The Next Big Shake
Installing an earthquake warning system before it’s too late.
When a magnitude-9 earthquake struck off the coast of Japan in March 2011, it triggered an automatic warning that stopped trains, alerted students to take shelter under their desks, paused sensitive manufacturing and allowed hazardous chemicals to be isolated seconds before the quake reached them. The United States will definitely install this type of earthquake early-warning system, according to Richard Allen, director of the Berkeley Seismological Laboratory. The question is when.
“Rather than waiting until the next big quake galvanizes political action, I believe that we must build an alert system now,” Allen wrote in the journal Nature in October. Acknowledging that budgets are tight, Allen noted that the $120 million it would cost to build a West Coast system over five years is a great value when you consider that’s $2.44 apiece for the people of California, Oregon and Washington. “My morning coffee costs me $2.40,” he said.

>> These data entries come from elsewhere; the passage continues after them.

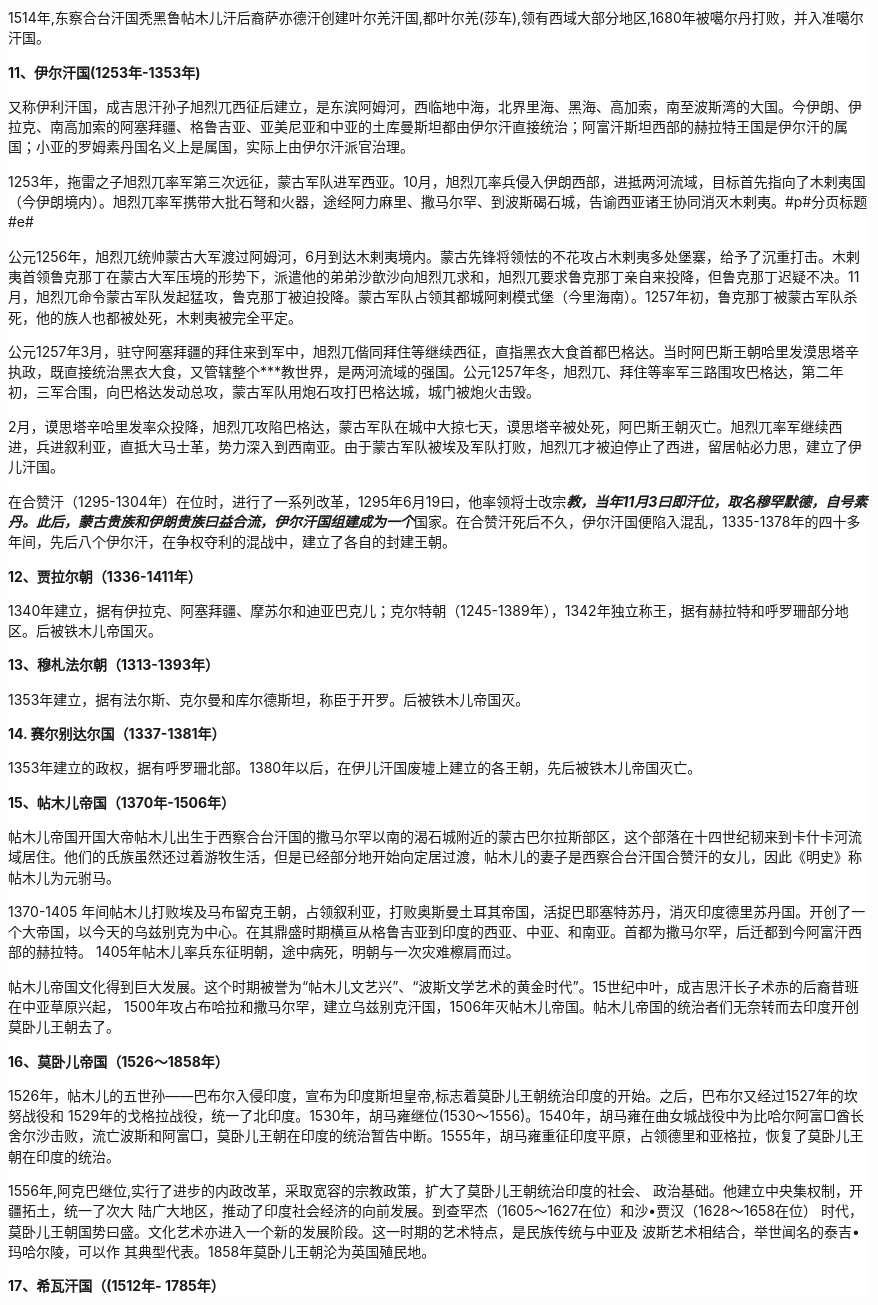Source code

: 1514年,东察合台汗国秃黑鲁帖木儿汗后裔萨亦德汗创建叶尔羌汗国,都叶尔羌(莎车),领有西域大部分地区,1680年被噶尔丹打败，并入准噶尔汗国。

**11、伊尔汗国(1253年-1353年)**

又称伊利汗国，成吉思汗孙子旭烈兀西征后建立，是东滨阿姆河，西临地中海，北界里海、黑海、高加索，南至波斯湾的大国。今伊朗、伊拉克、南高加索的阿塞拜疆、格鲁吉亚、亚美尼亚和中亚的土库曼斯坦都由伊尔汗直接统治；阿富汗斯坦西部的赫拉特王国是伊尔汗的属国；小亚的罗姆素丹国名义上是属国，实际上由伊尔汗派官治理。

1253年，拖雷之子旭烈兀率军第三次远征，蒙古军队进军西亚。10月，旭烈兀率兵侵入伊朗西部，进抵两河流域，目标首先指向了木剌夷国（今伊朗境内）。旭烈兀率军携带大批石弩和火器，途经阿力麻里、撒马尔罕、到波斯碣石城，告谕西亚诸王协同消灭木剌夷。#p#分页标题#e#

公元1256年，旭烈兀统帅蒙古大军渡过阿姆河，6月到达木剌夷境内。蒙古先锋将领怯的不花攻占木剌夷多处堡寨，给予了沉重打击。木剌夷首领鲁克那丁在蒙古大军压境的形势下，派遣他的弟弟沙歆沙向旭烈兀求和，旭烈兀要求鲁克那丁亲自来投降，但鲁克那丁迟疑不决。11月，旭烈兀命令蒙古军队发起猛攻，鲁克那丁被迫投降。蒙古军队占领其都城阿剌模式堡（今里海南）。1257年初，鲁克那丁被蒙古军队杀死，他的族人也都被处死，木剌夷被完全平定。

公元1257年3月，驻守阿塞拜疆的拜住来到军中，旭烈兀偕同拜住等继续西征，直指黑衣大食首都巴格达。当时阿巴斯王朝哈里发漠思塔辛执政，既直接统治黑衣大食，又管辖整个***教世界，是两河流域的强国。公元1257年冬，旭烈兀、拜住等率军三路围攻巴格达，第二年初，三军合围，向巴格达发动总攻，蒙古军队用炮石攻打巴格达城，城门被炮火击毁。

2月，谟思塔辛哈里发率众投降，旭烈兀攻陷巴格达，蒙古军队在城中大掠七天，谟思塔辛被处死，阿巴斯王朝灭亡。旭烈兀率军继续西进，兵进叙利亚，直抵大马士革，势力深入到西南亚。由于蒙古军队被埃及军队打败，旭烈兀才被迫停止了西进，留居帖必力思，建立了伊儿汗国。

在合赞汗（1295-1304年）在位时，进行了一系列改革，1295年6月19曰，他率领将士改宗***教，当年11月3曰即汗位，取名穆罕默德，自号素丹。此后，蒙古贵族和伊朗贵族曰益合流，伊尔汗国组建成为一个***国家。在合赞汗死后不久，伊尔汗国便陷入混乱，1335-1378年的四十多年间，先后八个伊尔汗，在争权夺利的混战中，建立了各自的封建王朝。

**12、贾拉尔朝（1336-1411年）**

1340年建立，据有伊拉克、阿塞拜疆、摩苏尔和迪亚巴克儿；克尔特朝（1245-1389年），1342年独立称王，据有赫拉特和呼罗珊部分地区。后被铁木儿帝国灭。

**13、穆札法尔朝（1313-1393年）**

1353年建立，据有法尔斯、克尔曼和库尔德斯坦，称臣于开罗。后被铁木儿帝国灭。

**14\. 赛尔别达尔国（1337-1381年）**

1353年建立的政权，据有呼罗珊北部。1380年以后，在伊儿汗国废墟上建立的各王朝，先后被铁木儿帝国灭亡。

**15、帖木儿帝国（1370年-1506年）**

帖木儿帝国开国大帝帖木儿出生于西察合台汗国的撒马尔罕以南的渴石城附近的蒙古巴尔拉斯部区，这个部落在十四世纪韧来到卡什卡河流域居住。他们的氏族虽然还过着游牧生活，但是已经部分地开始向定居过渡，帖木儿的妻子是西察合台汗国合赞汗的女儿，因此《明史》称帖木儿为元驸马。

1370-1405
年间帖木儿打败埃及马布留克王朝，占领叙利亚，打败奥斯曼土耳其帝国，活捉巴耶塞特苏丹，消灭印度德里苏丹国。开创了一个大帝国，以今天的乌兹别克为中心。在其鼎盛时期横亘从格鲁吉亚到印度的西亚、中亚、和南亚。首都为撒马尔罕，后迁都到今阿富汗西部的赫拉特。
1405年帖木儿率兵东征明朝，途中病死，明朝与一次灾难檫肩而过。

帖木儿帝国文化得到巨大发展。这个时期被誉为“帖木儿文艺兴”、“波斯文学艺术的黄金时代”。15世纪中叶，成吉思汗长子术赤的后裔昔班在中亚草原兴起，
1500年攻占布哈拉和撒马尔罕，建立乌兹别克汗国，1506年灭帖木儿帝国。帖木儿帝国的统治者们无奈转而去印度开创莫卧儿王朝去了。

**16、莫卧儿帝国（1526～1858年）**

1526年，帖木儿的五世孙——巴布尔入侵印度，宣布为印度斯坦皇帝,标志着莫卧儿王朝统治印度的开始。之后，巴布尔又经过1527年的坎努战役和
1529年的戈格拉战役，统一了北印度。1530年，胡马雍继位(1530～1556)。1540年，胡马雍在曲女城战役中为比哈尔阿富□酋长舍尔沙击败，流亡波斯和阿富□，莫卧儿王朝在印度的统治暂告中断。1555年，胡马雍重征印度平原，占领德里和亚格拉，恢复了莫卧儿王朝在印度的统治。

1556年,阿克巴继位,实行了进步的内政改革，采取宽容的宗教政策，扩大了莫卧儿王朝统治印度的社会、 政治基础。他建立中央集权制，开疆拓土，统一了次大
陆广大地区，推动了印度社会经济的向前发展。到查罕杰（1605～1627在位）和沙•贾汉（1628～1658在位）
时代，莫卧儿王朝国势曰盛。文化艺术亦进入一个新的发展阶段。这一时期的艺术特点，是民族传统与中亚及 波斯艺术相结合，举世闻名的泰吉•玛哈尔陵，可以作
其典型代表。1858年莫卧儿王朝沦为英国殖民地。  

**17、希瓦汗国（(1512年- 1785年）**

Allen advocates developing public-private partnerships. In Japan, the government pays for the long-term operation of the geophysical networks to detect quakes and generate alerts, while the private sector delivers the alerts and provides support, Allen noted. He would also like to see partnerships within government among the U.S. Geological Survey, the National Science Foundation and the Federal Emergency Management Agency. “If these three agencies were to come together to build and deploy an earthquake warning system, that would be a huge achievement,” Allen told Government Executive .
“I am happy to give up tomorrow’s coffee in exchange for a warning before the next big shake,” he wrote in Nature .
- Rebecca Carroll
Navigating Space Junk
In the popular 3-D movie Gravity , the drama begins when a cluster of exploded satellite debris orbiting Earth at extremely high speed collides with spacewalking astronauts and their shuttle. While the movie takes some license to tell a story, the danger of space junk is real. Scientists are tracking more than half a million pieces of debris orbiting the Earth at speeds of up to 17,500 miles per hour, according to NASA. That’s “fast enough for a relatively small piece of orbital debris to damage a satellite or a spacecraft,” the space agency says.
Space junk has been orbiting Earth for as long as humans have been leaving it around.
By 1963, scientists had cataloged a total of 616 manmade objects in space, though many had already fallen back to Earth and a few had landed on the moon or veered off into orbits around the sun by that time. Alert to the potential dangers of a littered lower orbit, scientists were already calling for better cataloging and observations, and predicted 2013 levels of space junk with amazing accuracy.
- Rebecca Carroll
Open Office, Open Mind?
GSA’s vision for shared, collaborative workspace could create productivity challenges for some.
Rolling out an initiative to reduce federal real estate, the General Services Administration in September showcased its headquarters renovation, built around an open office environment. But promoting savings and collaboration through desk sharing, telecommuting and mobile devices isn’t everyone’s cup of tea.
The idea is falling flat with some Government Executive readers. “This looks good on the surface, and certainly from the bean counters’ perspective,” says one online commenter. “The message is that the employees are just interchangeable parts in the machine, that the employer can use an employee’s home as an extension of the workplace (shifting cost from the government to the employee without compensation).”
With as many as a quarter of businesses taking the open-office plunge, according to one survey, the arrangement is the hottest trend in the American workplace, says Blake Zalcberg, chief executive officer of OFM Inc., an office furniture manufacturer based in Holly Springs, N.C. “But a resounding number of customers I talk to say it’s great for some, but not for all,” he says. “The company looking at morale or for efficiency in dollars in creating space needs to strike a balance for the company as a whole.”
Many new technology firms, for example, welcome hoteling for colleagues who can “grab their laptop, move around and meet with 600 people on a whim,” Zalcberg says. But some workers are less extroverted than others, plus there’s the noise factor, he adds.
Similar warnings come from Lawrence Fitzpatrick, president of Computech, a software firm in Bethesda, Md. “The bullpen setting interrupts the deep concentration required to develop systems,” he says. “Unfortunately, the impact of decisions such as forcing types of workers who suffer lost productivity in a bullpen environment isn’t felt for one to three years, on someone else’s watch.”
- Charles S. Clark
Turns Out T. Rex Is Nonessential
A funny thing happened to Tyrannosaurus rex on the way to Washington—the government shut down. The 38-foot, 7-ton fossil has been on display at Montana State University’s Museum of the Rockies, where Jack Horner is curator of paleontology. The Army Corps of Engineers inked a deal to loan the T. rex to the Smithsonian, but furloughs pushed the move from October to April. But after 60 million years, what’s a few months?